There are some no-edit orders that are acceptable. For example, if a consensus has already been formed regarding a topic, and a single editor has constantly stubbornly defied the ruling, politely discussing this one-on-one on the user's talk page is acceptable.

If an edit war is in progress and consensus is unclear, forming a discussion, whether between two users or an entire group is strongly encouraged. Any discussions aimed at coming to a peaceful resolution or some other compromise are highly praised.

But no editor may unilaterally take charge over an article or part of an article by sending no-edit orders.

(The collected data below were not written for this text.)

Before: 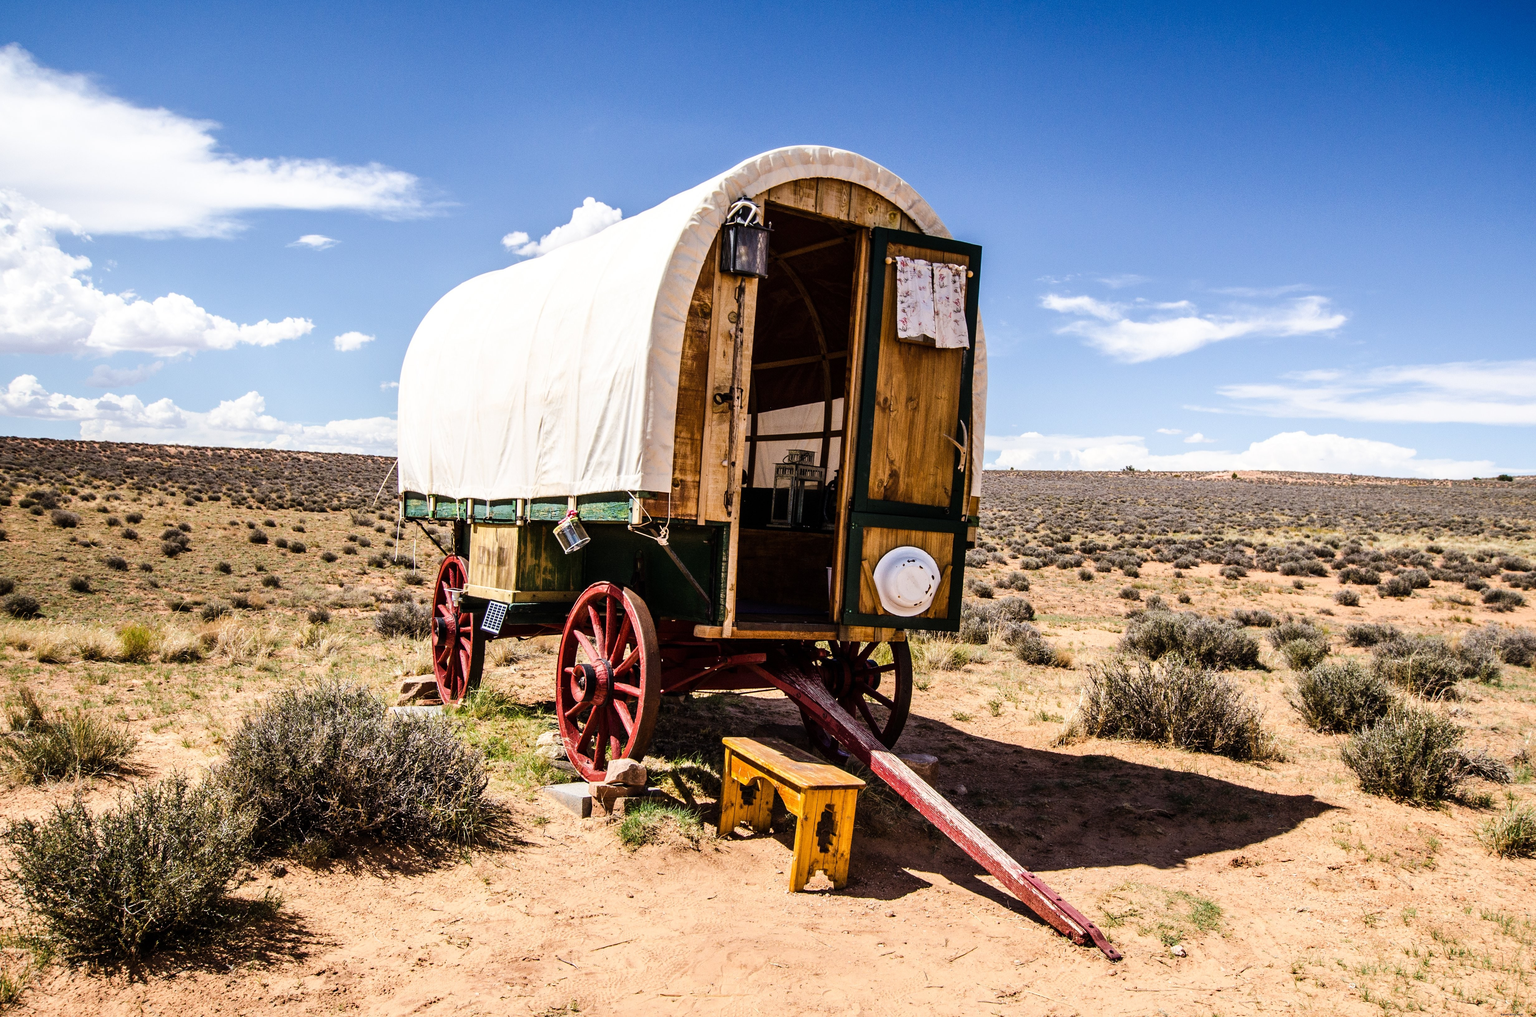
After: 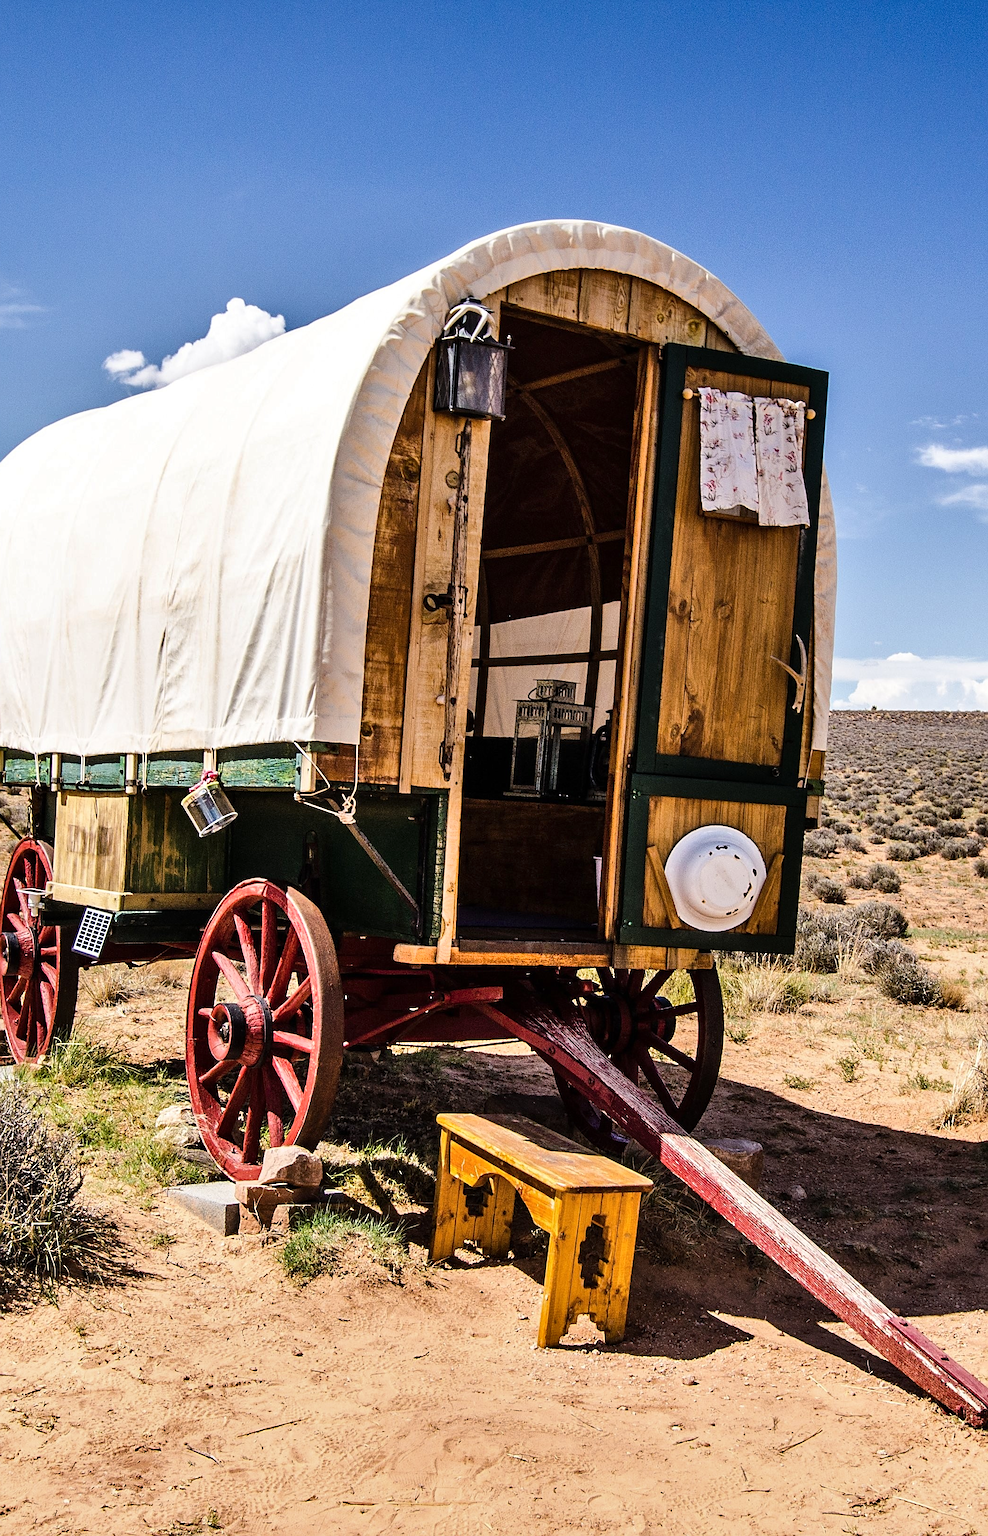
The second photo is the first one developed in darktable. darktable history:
shadows and highlights: highlights color adjustment 45.78%, soften with gaussian
crop: left 28.215%, right 29.156%
sharpen: on, module defaults
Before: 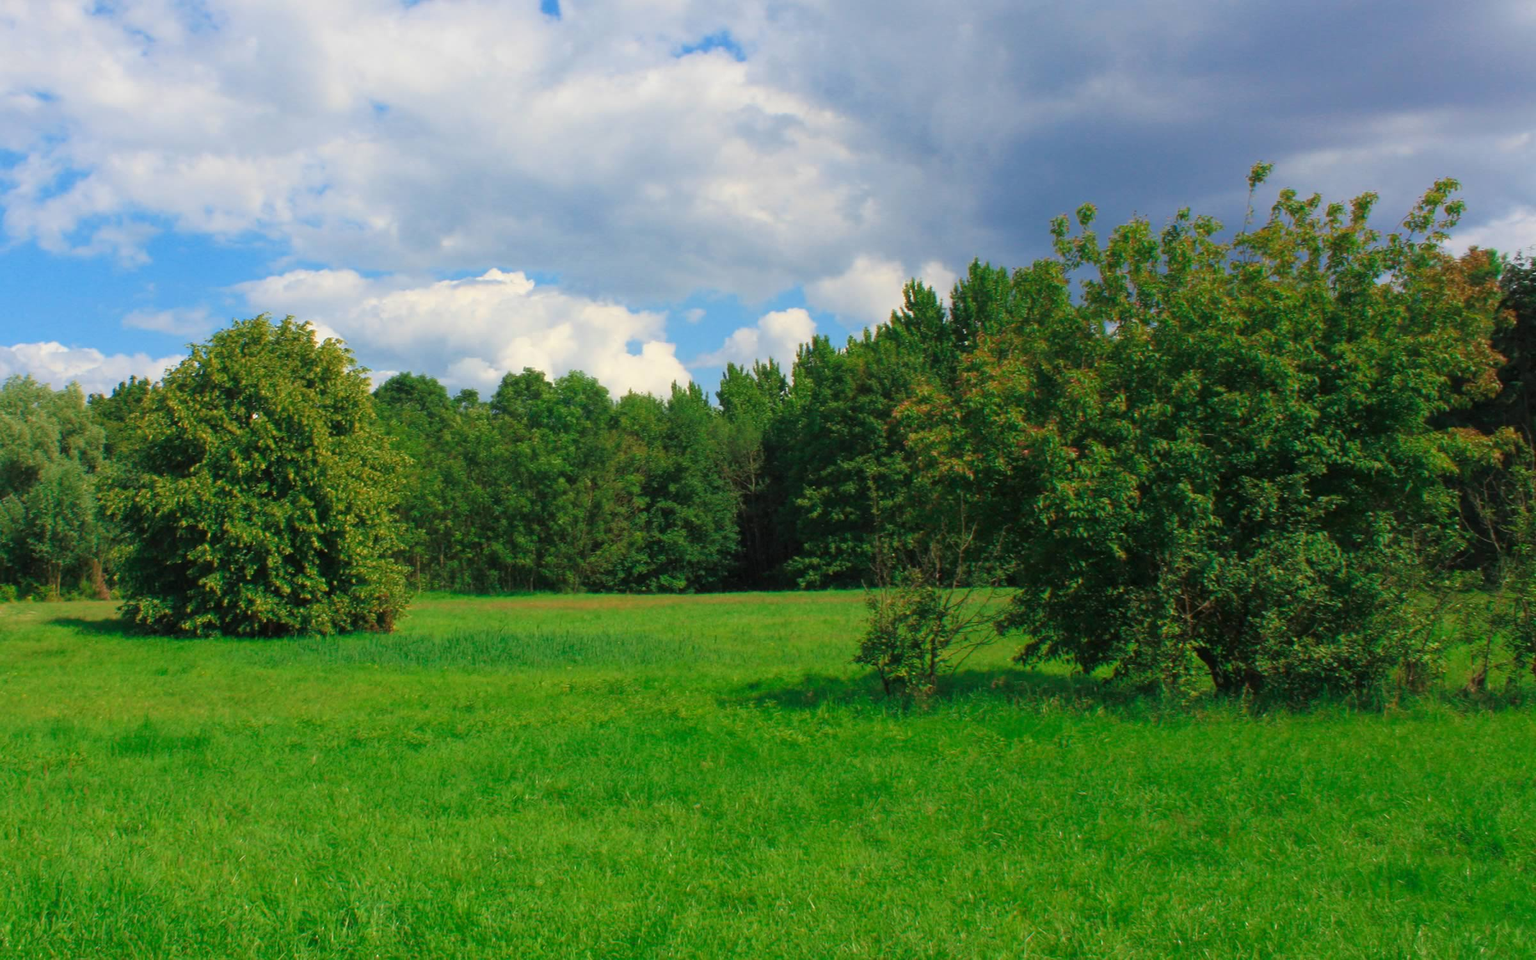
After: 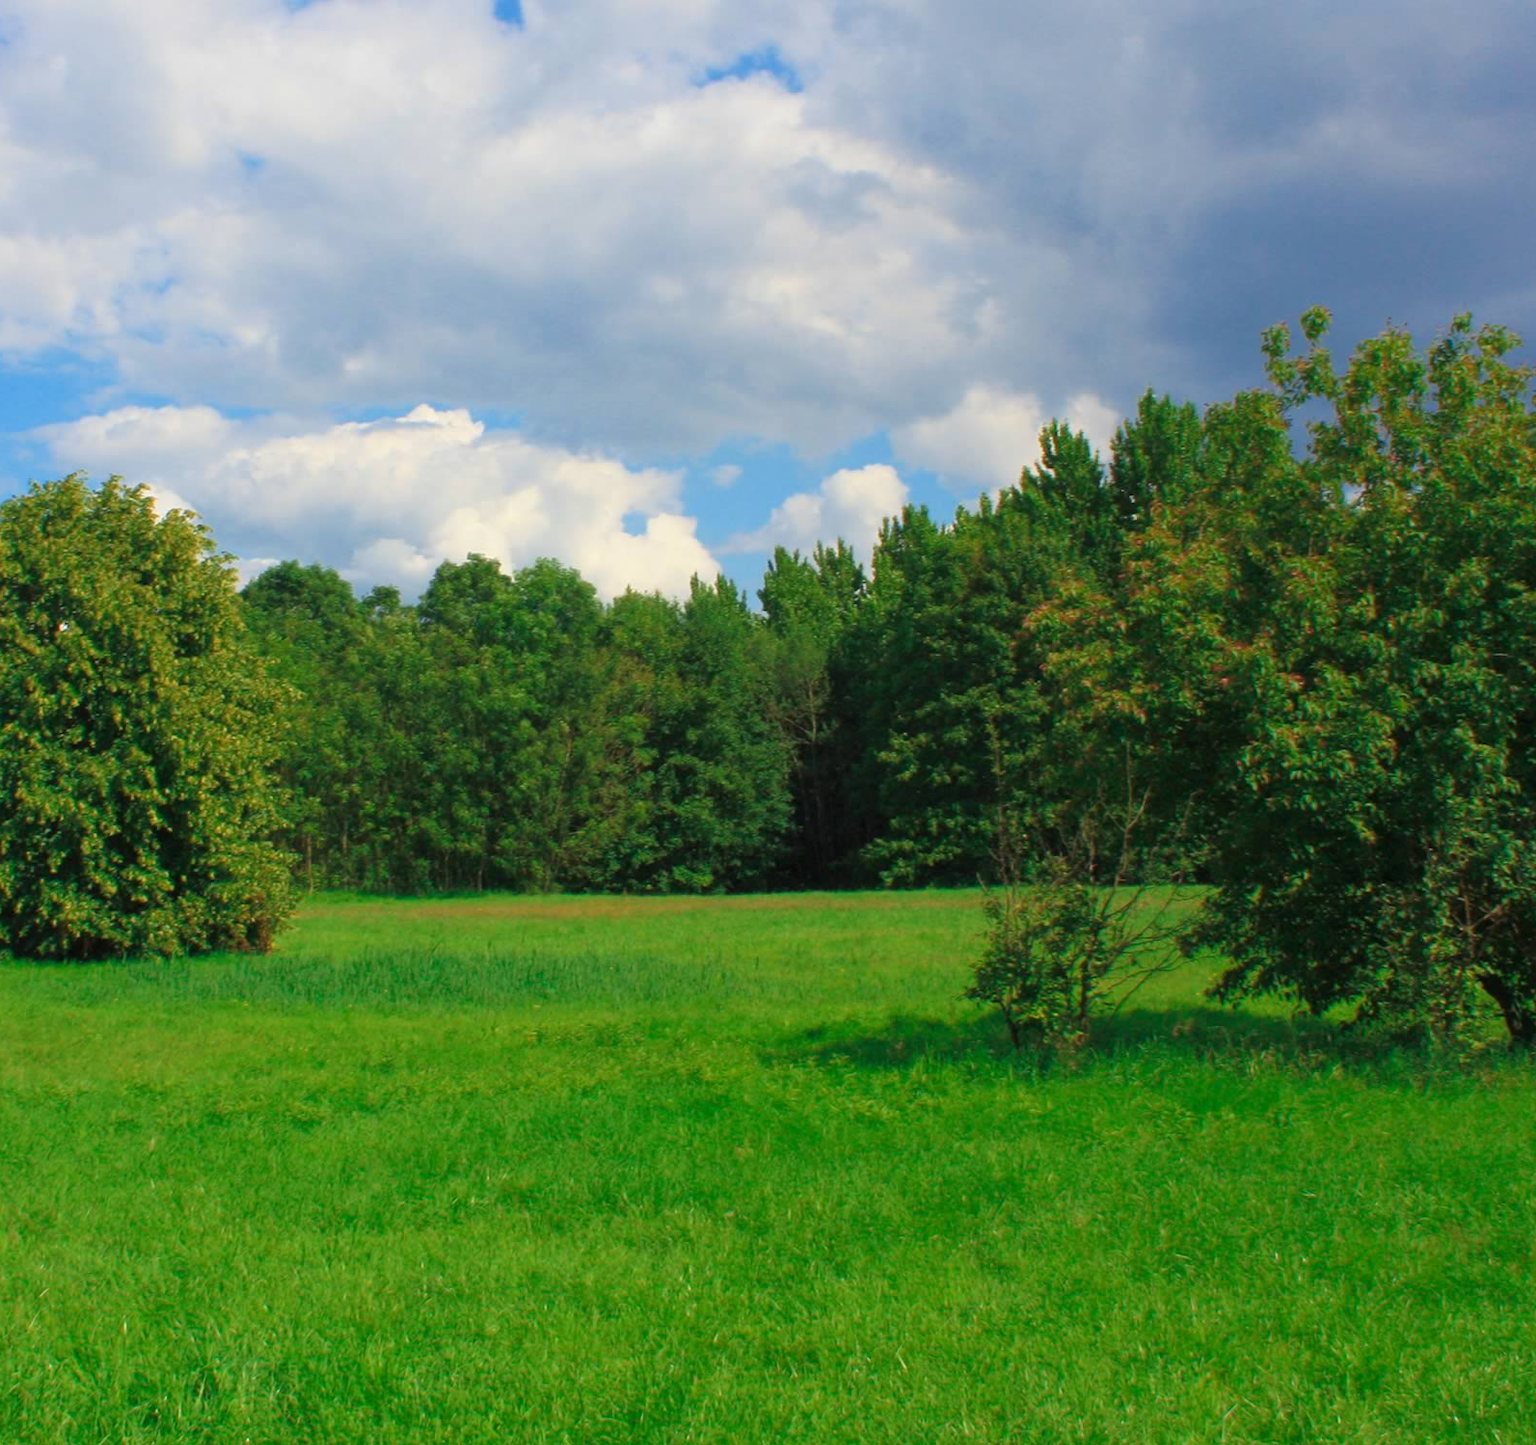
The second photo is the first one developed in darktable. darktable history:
crop and rotate: left 13.879%, right 19.715%
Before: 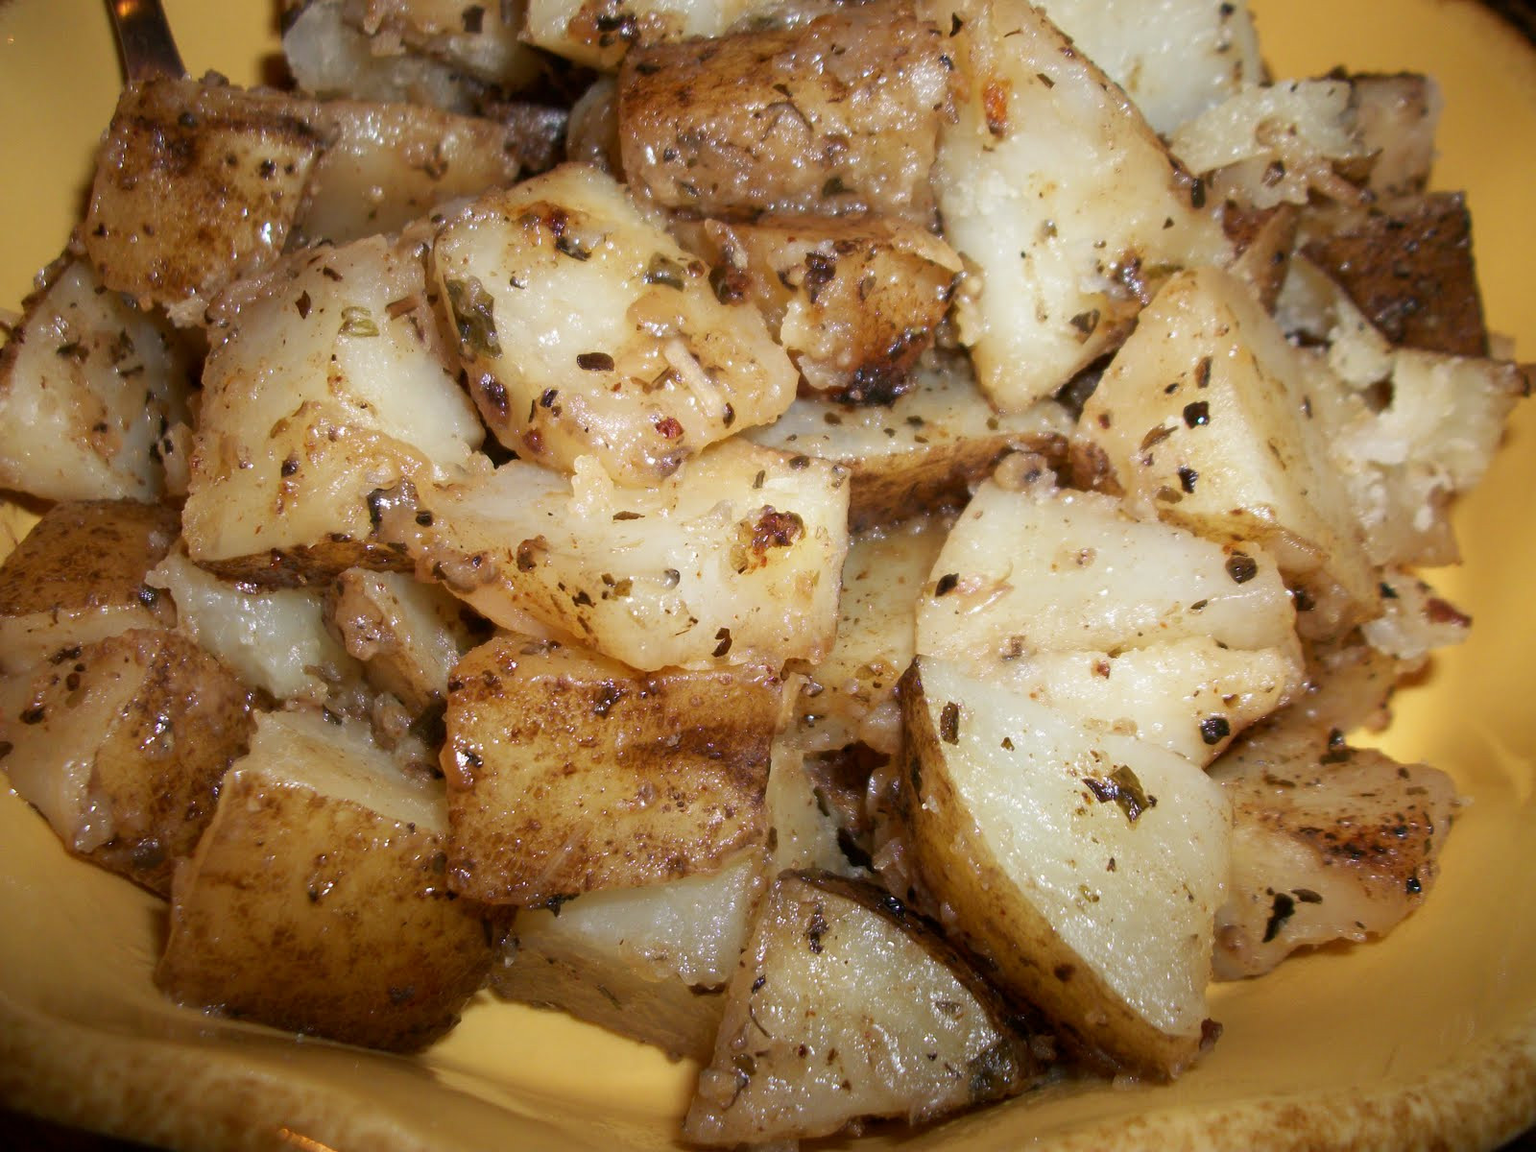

The {{inuse}} tag may be temporarily placed on top of a page so that others do not interfere with one's planned editing.

Use of hidden text[edit]

Hidden text is also frequently used to give editing instructions. There are some acceptable and unacceptable uses for hidden text. But hidden text that is used in any manner is considered only to be suggestions and is not to be taken as law.

Some acceptable uses are:

  • If an article, template, project page, or other Wikipedia page has just been created, and it may take multiple edits to complete the construction that involve the use of multiple articles, hidden text may be used temporarily to let new page patrollers and others know that it is under construction so that it does not get proposed for deletion.
  • If a page may seem tempting to propose for deletion, but already has in the past, and has survived deletion, hidden text may be used to let others know that the page previously was proposed for deletion and instruct others where to read the previous discussions, although use of the template {{oldafdfull}} on the talk page is preferred.
  • If there is any information that is constantly added, removed, or modified in any other way, and there may be a better alternative, hidden text may be used to let others know of that alternative. in this case, it should mention the alternative and point to a discussion, if one exists
  • If misinformation that has been commonly misbelieved is frequently added to an article, hidden text may be used to inform others. The text should point the reader to a discussion on the topic, if one exists.
  • If information that may be tempting to add really belongs somewhere else, to point other editors to that place
  • To inform others of existing policies that may apply when editing a page

Some unacceptable uses are:

  • Telling all other editors not to edit the page, period
  • Telling others not to remove a section of the article period, as if the section were in stone
  • Telling others that a page should not be proposed for deletion, when this may be doubted by others
  • Writing new guidelines that apply specifically to the page, and branding them as "policy." In the past, policies that have been proposed for a single article have failed to attain a consensus.

Real life threats[edit]

Scaring or making threats against the person, either on or outside of Wikipedia. See also WP:VIOLENCE.

The Wikimedia Foundation, if need be, will investigate or arrange for law enforcement to investigate threats of violence.